• _PROBLEM DETAILS_
Scan the listing below. Report each line that includes "which".

• _EXTRACTED DATA_
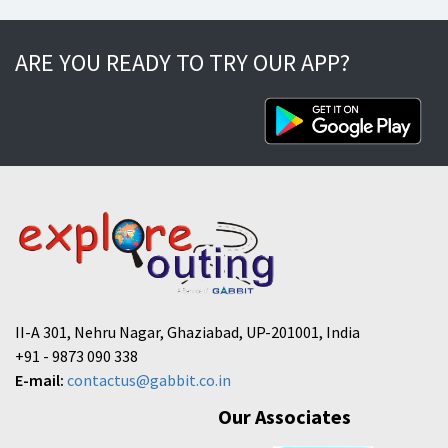
ARE YOU READY TO TRY OUR APP?
II-A 301, Nehru Nagar, Ghaziabad, UP-201001, India
+91 - 9873 090 338
E-mail:
contactus@gabbit.co.in
Our Associates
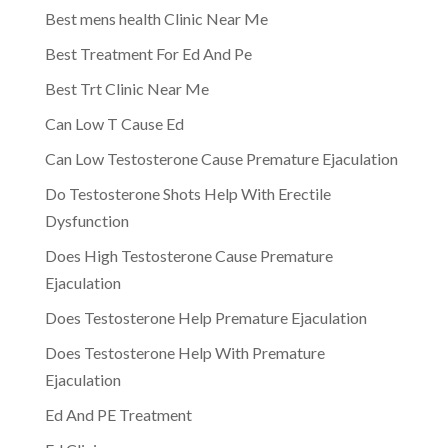
Best mens health Clinic Near Me
Best Treatment For Ed And Pe
Best Trt Clinic Near Me
Can Low T Cause Ed
Can Low Testosterone Cause Premature Ejaculation
Do Testosterone Shots Help With Erectile
Dysfunction
Does High Testosterone Cause Premature
Ejaculation
Does Testosterone Help Premature Ejaculation
Does Testosterone Help With Premature
Ejaculation
Ed And PE Treatment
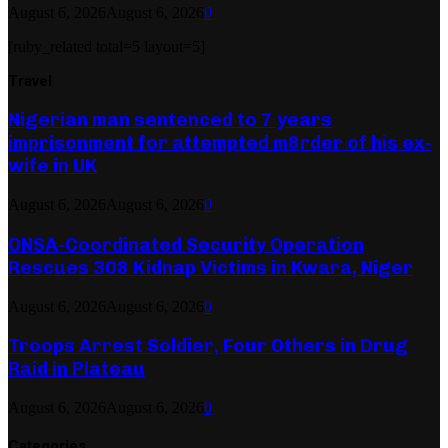
August 6, 2026
August 6, 2026
0
[ruby_related total=5 layout=5]
Travel
Nigerian man sentenced to 7 years
imprisonment for attempted m8rder of his ex-
wife in UK
August 6, 2026
August 6, 2026
0
ONSA-Coordinated Security Operation
Rescues 308 Kidnap Victims in Kwara, Niger
August 6, 2026
August 6, 2026
0
Troops Arrest Soldier, Four Others in Drug
Raid in Plateau
August 6, 2026
August 6, 2026
0
Categories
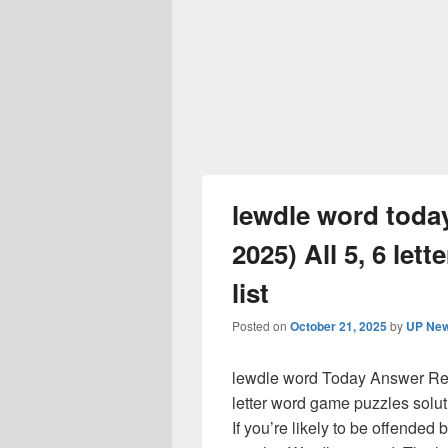
lewdle word tod
2025) All 5, 6 let
list
Posted on
October 21, 2025
by
UP New
lewdle word Today Answer Rele
letter word game puzzles solut
If you’re likely to be offended b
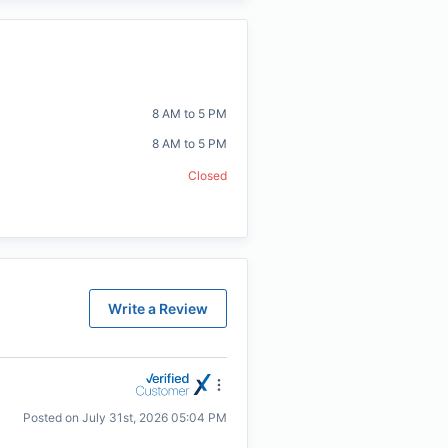
8 AM to 5 PM
8 AM to 5 PM
Closed
Write a Review
Posted on
July 31st, 2026 05:04 PM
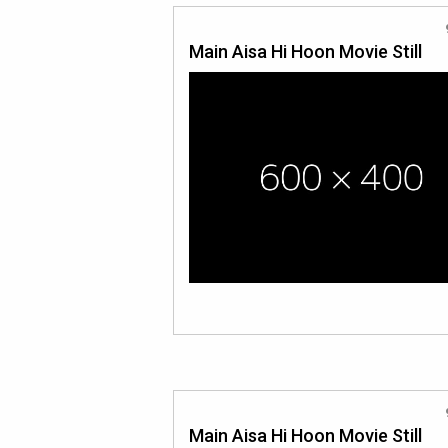
Main Aisa Hi Hoon Movie Still
Main Aisa Hi Hoon Movie Still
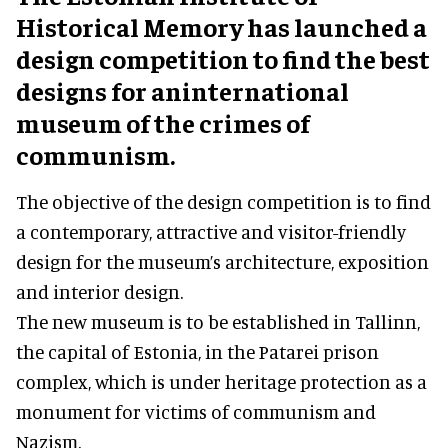
Historical Memory has launched a
design competition to find the best
designs for aninternational
museum of the crimes of
communism.
The objective of the design competition is to find
a contemporary, attractive and visitor-friendly
design for the museum’s architecture, exposition
and interior design.
The new museum is to be established in Tallinn,
the capital of Estonia, in the Patarei prison
complex, which is under heritage protection as a
monument for victims of communism and
Nazism.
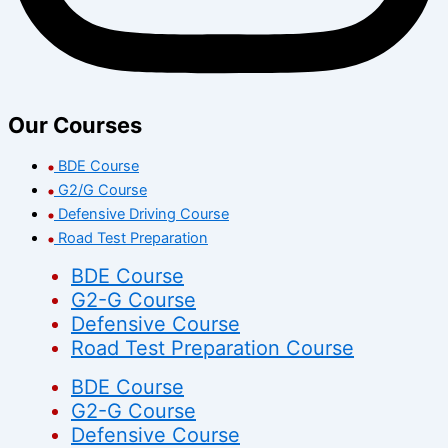
Our Courses
BDE Course
G2/G Course
Defensive Driving Course
Road Test Preparation
BDE Course
G2-G Course
Defensive Course
Road Test Preparation Course
BDE Course
G2-G Course
Defensive Course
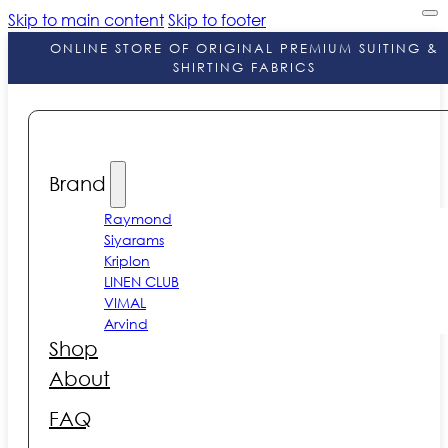
Skip to main content
Skip to footer
ONLINE STORE OF ORIGINAL PREMIUM SUITING &
SHIRTING FABRICS
Brand
Raymond
Siyarams
Kriplon
LINEN CLUB
VIMAL
Arvind
Shop
About
FAQ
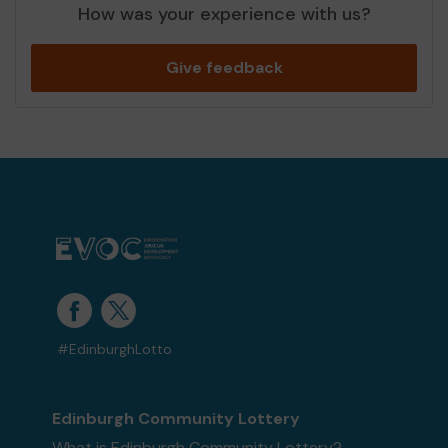
How was your experience with us?
Give feedback
#EdinburghLotto
Edinburgh Community Lottery
What is Edinburgh Community Lottery?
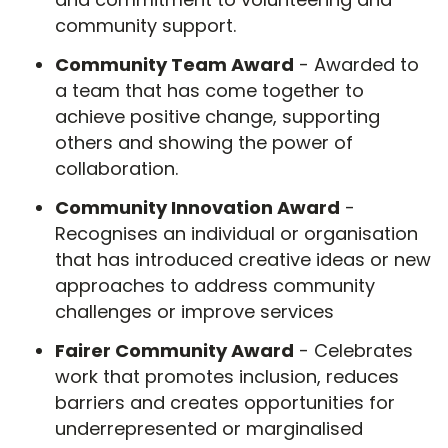
community support.
Community Team Award
- Awarded to
a team that has come together to
achieve positive change, supporting
others and showing the power of
collaboration.
Community Innovation Award
-
Recognises an individual or organisation
that has introduced creative ideas or new
approaches to address community
challenges or improve services
Fairer Community Award
- Celebrates
work that promotes inclusion, reduces
barriers and creates opportunities for
underrepresented or marginalised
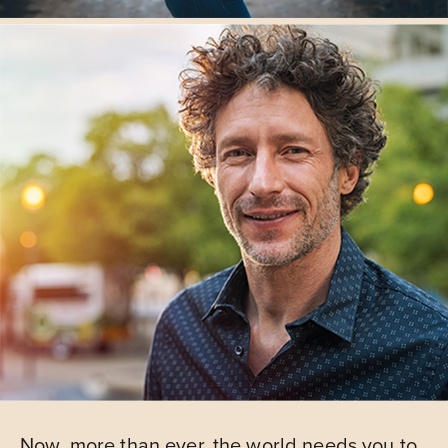
Now, more than ever, the world needs you to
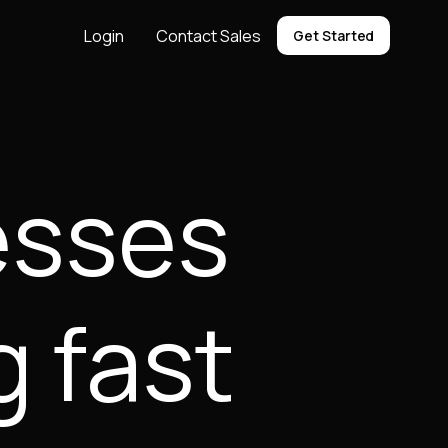
Login
Contact Sales
Get Started
nesses
g fast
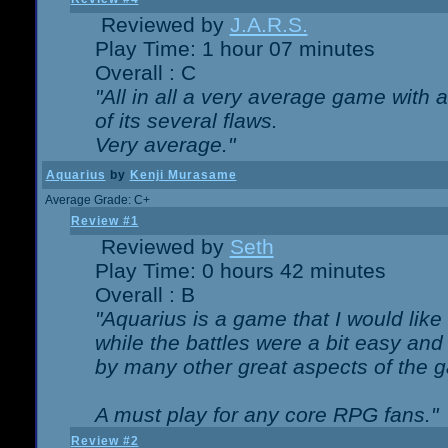
Reviewed by
J.A.R.S.
Play Time: 1 hour 07 minutes
Overall : C
"All in all a very average game with
of its several flaws.
Very average."
Aquarius
by
Kenji Murasame
Average Grade: C+
Review #1
Reviewed by
Seth
Play Time: 0 hours 42 minutes
Overall : B
"Aquarius is a game that I would like 
while the battles were a bit easy and
by many other great aspects of the 
A must play for any core RPG fans."
Review #2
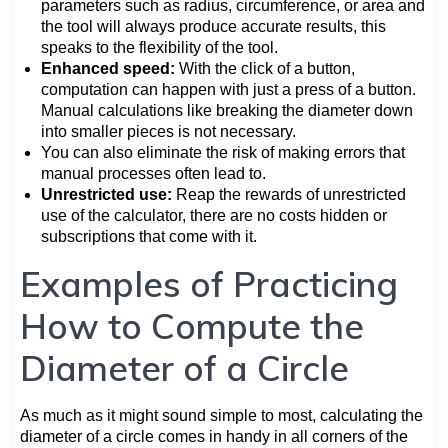
parameters such as radius, circumference, or area and
the tool will always produce accurate results, this
speaks to the flexibility of the tool.
Enhanced speed:
With the click of a button,
computation can happen with just a press of a button.
Manual calculations like breaking the diameter down
into smaller pieces is not necessary.
You can also eliminate the risk of making errors that
manual processes often lead to.
Unrestricted use:
Reap the rewards of unrestricted
use of the calculator, there are no costs hidden or
subscriptions that come with it.
Examples of Practicing
How to Compute the
Diameter of a Circle
As much as it might sound simple to most, calculating the
diameter of a circle comes in handy in all corners of the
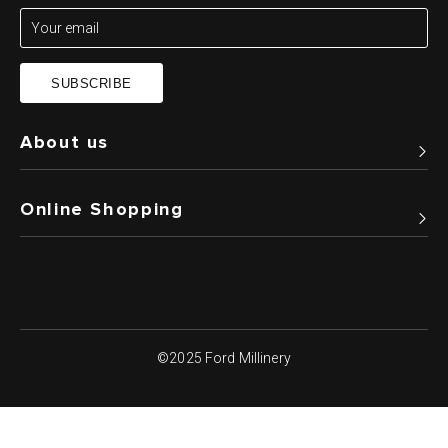
SUBSCRIBE
About us
Online Shopping
©2025 Ford Millinery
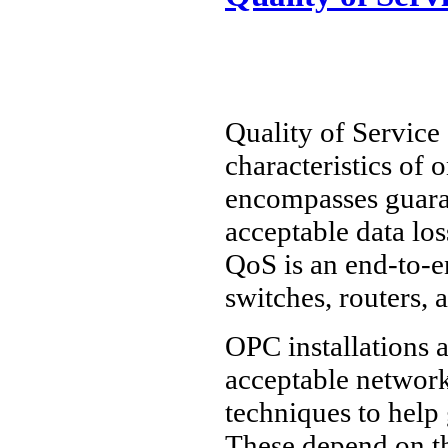
Quality of Service 
characteristics of
encompasses guara
acceptable data los
QoS is an end-to-en
switches, routers, 
OPC installations a
acceptable networ
techniques to help
These depend on th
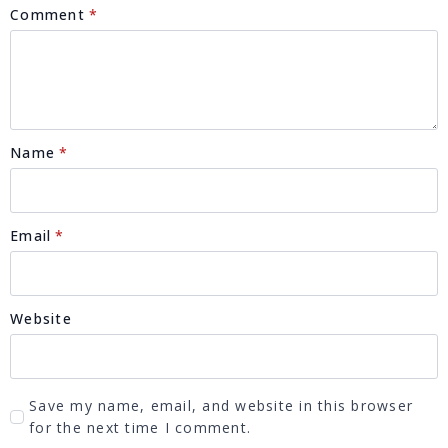
Comment
*
Name
*
Email
*
Website
Save my name, email, and website in this browser
for the next time I comment.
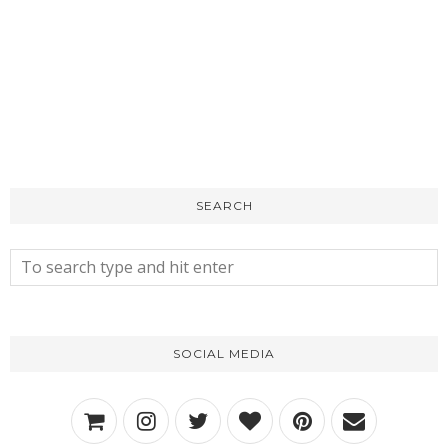
SEARCH
SOCIAL MEDIA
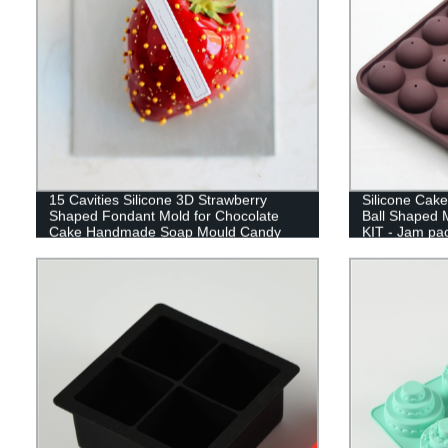
15 Cavities Silicone 3D Strawberry
Silicone Cak
Shaped Fondant Mold for Chocolate
Ball Shaped
Cake Handmade Soap Mould Candy
KIT - Jam pac
Making Pastry Candle DIY Cupcake
baking mold
Dessert Decoration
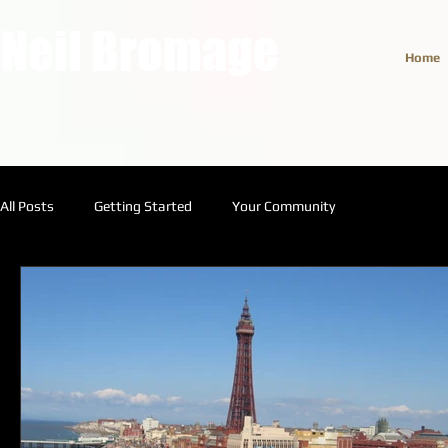
Neil Bromage
Home
All Posts
Getting Started
Your Community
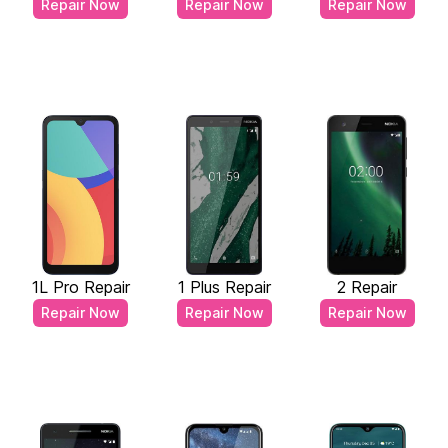
Repair Now
Repair Now
Repair Now
1L Pro Repair
1 Plus Repair
2 Repair
Repair Now
Repair Now
Repair Now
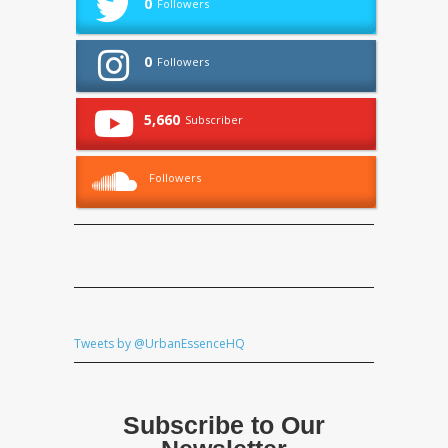
0
Followers
0
Followers
5,660
Subscriber
Followers
Tweets by @UrbanEssenceHQ
Subscribe to Our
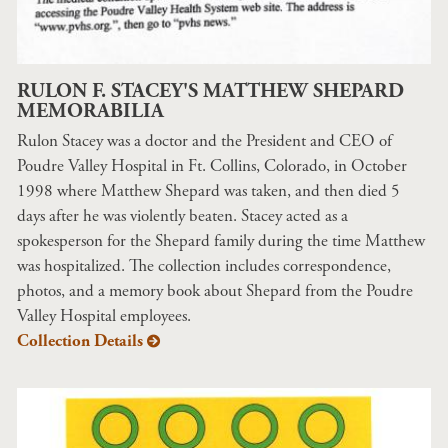
RULON F. STACEY'S MATTHEW SHEPARD
MEMORABILIA
Rulon Stacey was a doctor and the President and CEO of
Poudre Valley Hospital in Ft. Collins, Colorado, in October
1998 where Matthew Shepard was taken, and then died 5
days after he was violently beaten. Stacey acted as a
spokesperson for the Shepard family during the time Matthew
was hospitalized. The collection includes correspondence,
photos, and a memory book about Shepard from the Poudre
Valley Hospital employees.
Collection Details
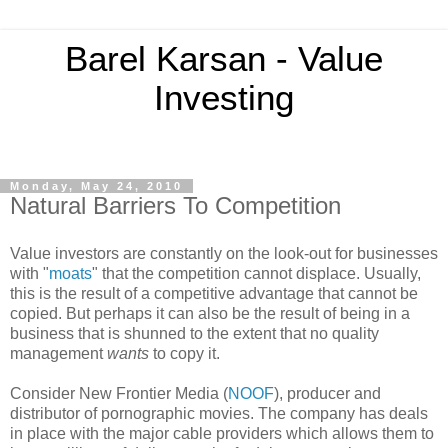
Barel Karsan - Value
Investing
Monday, May 24, 2010
Natural Barriers To Competition
Value investors are constantly on the look-out for businesses
with "
moats
" that the competition cannot displace. Usually,
this is the result of a competitive advantage that cannot be
copied. But perhaps it can also be the result of being in a
business that is shunned to the extent that no quality
management
wants
to copy it.
Consider New Frontier Media (
NOOF
), producer and
distributor of pornographic movies. The company has deals
in place with the major cable providers which allows them to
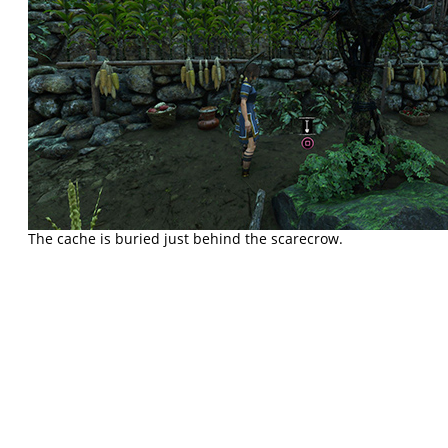
The cache is buried just behind the scarecrow.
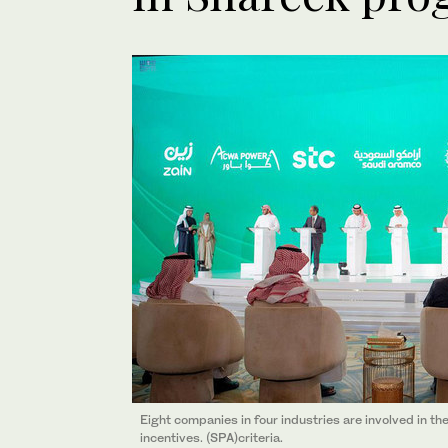
Eight companies in four industries are involved in t
incentives. (SPA)criteria.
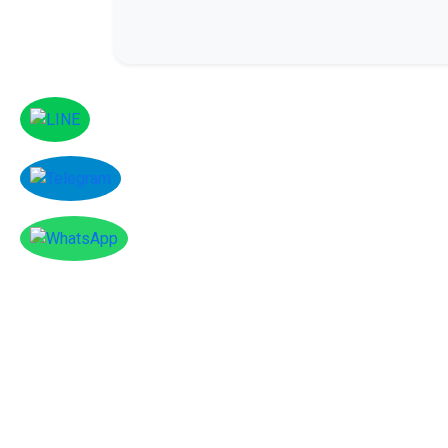
Facebook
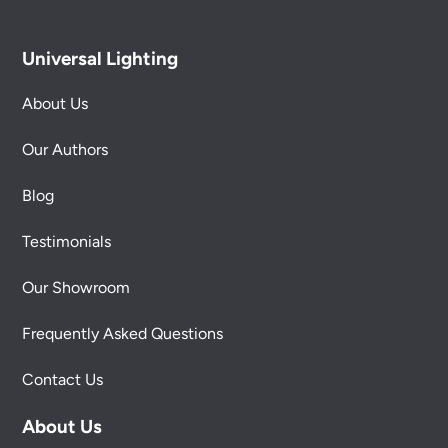
Universal Lighting
About Us
Our Authors
Blog
Testimonials
Our Showroom
Frequently Asked Questions
Contact Us
About Us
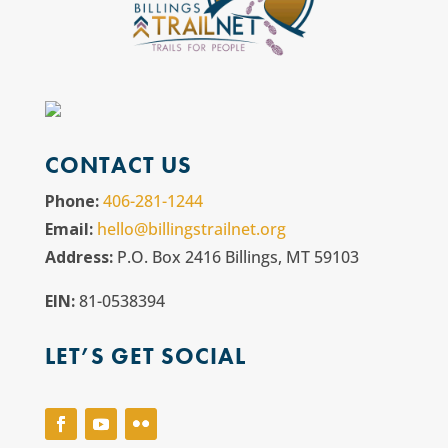
CONTACT US
Phone:
406-281-1244
Email:
hello@billingstrailnet.org
Address:
P.O. Box 2416 Billings, MT 59103
EIN:
81-0538394
LET’S GET SOCIAL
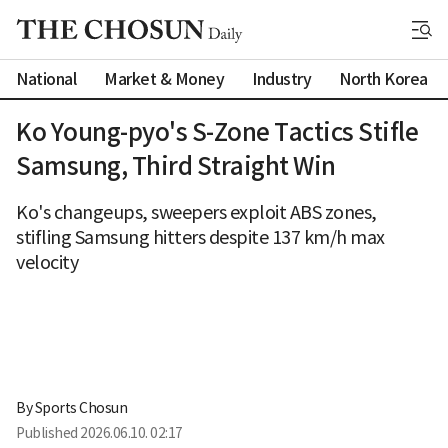
National
Market & Money
Industry
North Korea
Ko Young-pyo's S-Zone Tactics Stifle
Samsung, Third Straight Win
Ko's changeups, sweepers exploit ABS zones,
stifling Samsung hitters despite 137 km/h max
velocity
By 
Sports Chosun
Published
2026.06.10. 02:17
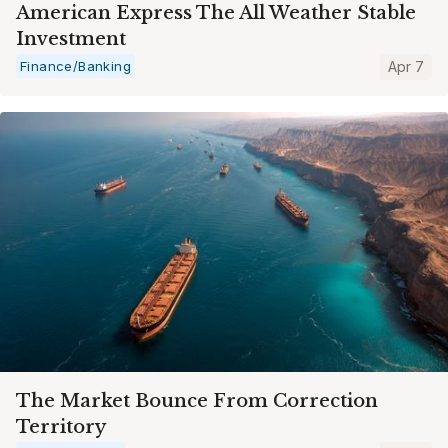
American Express The All Weather Stable
Investment
Finance/Banking
Apr 7
The Market Bounce From Correction
Territory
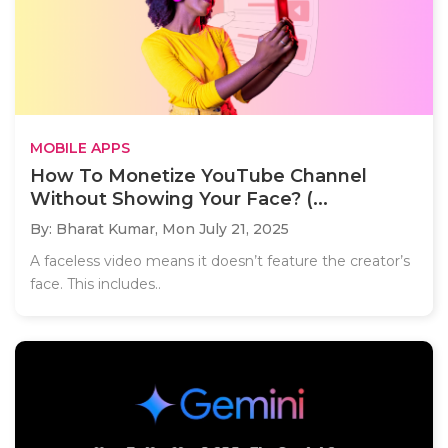
MOBILE APPS
How To Monetize YouTube Channel
Without Showing Your Face? (...
By: Bharat Kumar,
Mon July 21, 2025
A faceless video means it doesn’t feature the creator’s
face. This includes..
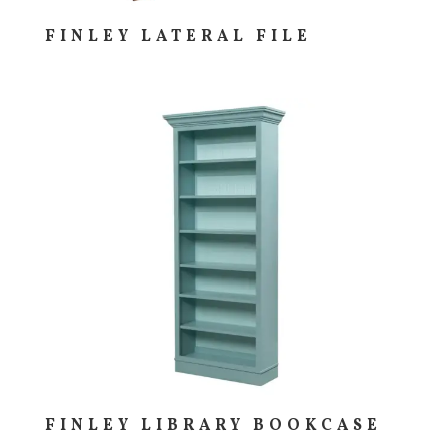
FINLEY LATERAL FILE
FINLEY LIBRARY BOOKCASE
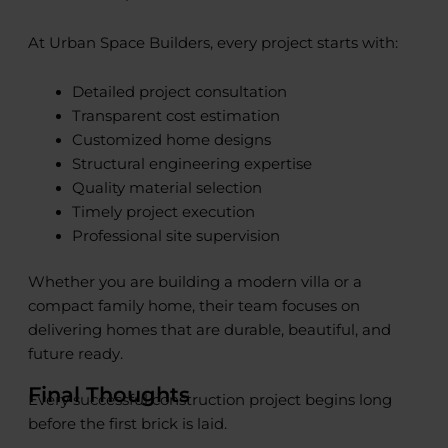
At Urban Space Builders, every project starts with:
Detailed project consultation
Transparent cost estimation
Customized home designs
Structural engineering expertise
Quality material selection
Timely project execution
Professional site supervision
Whether you are building a modern villa or a
compact family home, their team focuses on
delivering homes that are durable, beautiful, and
future ready.
Final Thoughts
Every successful construction project begins long
before the first brick is laid.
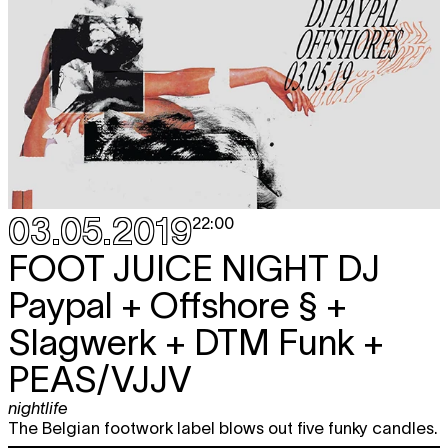
03.05.2019
22:00
FOOT JUICE NIGHT
DJ
Paypal + Offshore § +
Slagwerk + DTM Funk +
PEAS/VJJV
nightlife
The Belgian footwork label blows out five funky candles.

• _WRITTEN RESPONSE_
complex, which is under heritage protection as a
in place with the major cable providers which allows them to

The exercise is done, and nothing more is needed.